ACTION ITEM:
Return all of the entries below, word for word. Omit each picture.

□ □ □

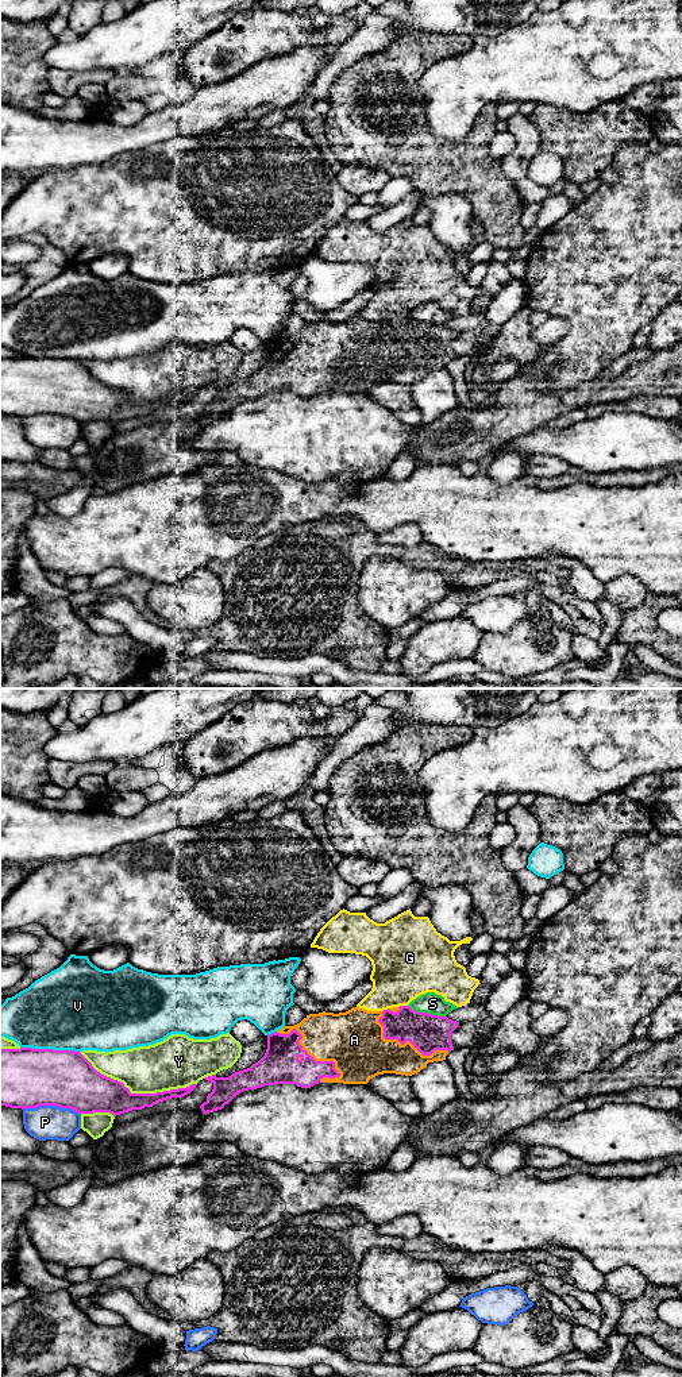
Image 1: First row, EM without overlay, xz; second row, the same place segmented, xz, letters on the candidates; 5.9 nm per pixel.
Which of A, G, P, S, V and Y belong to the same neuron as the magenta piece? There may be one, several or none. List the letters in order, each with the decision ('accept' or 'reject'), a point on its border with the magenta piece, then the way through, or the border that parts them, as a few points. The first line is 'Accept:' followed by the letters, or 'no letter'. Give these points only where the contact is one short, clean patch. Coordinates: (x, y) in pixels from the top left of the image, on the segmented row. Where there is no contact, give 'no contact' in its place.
Accept: A
A: accept; contact xz (305, 1050)
G: reject; contact xz (403, 1006)
P: reject; contact xz (51, 1104)
S: reject; contact xz (427, 1013)
V: reject; contact xz (50, 1049)
Y: reject; contact xz (138, 1094)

□ □ □

RESULT OF THE TASK:
Image 1: First row, EM without overlay, xz; second row, the same place segmented, xz, letters on the candidates; 5.9 nm per pixel.
Which of A, G, P, S, V and Y belong to the same neuron as the magenta piece? There may be one, several or none. List the letters in order, each with the decision ('accept' or 'reject'), a point on its border with the magenta piece, then the way through, or the border that parts them, as a few points. The first line is 'Accept:' followed by the letters, or 'no letter'. Give these points only where the contact is one short, clean patch. Coordinates: (x, y) in pixels from the top left of the image, on the segmented row. Where there is no contact, give 'no contact' in its place.
Accept: A
A: accept; contact xz (305, 1050)
G: reject; contact xz (403, 1006)
P: reject; contact xz (51, 1104)
S: reject; contact xz (427, 1013)
V: reject; contact xz (50, 1049)
Y: reject; contact xz (138, 1094)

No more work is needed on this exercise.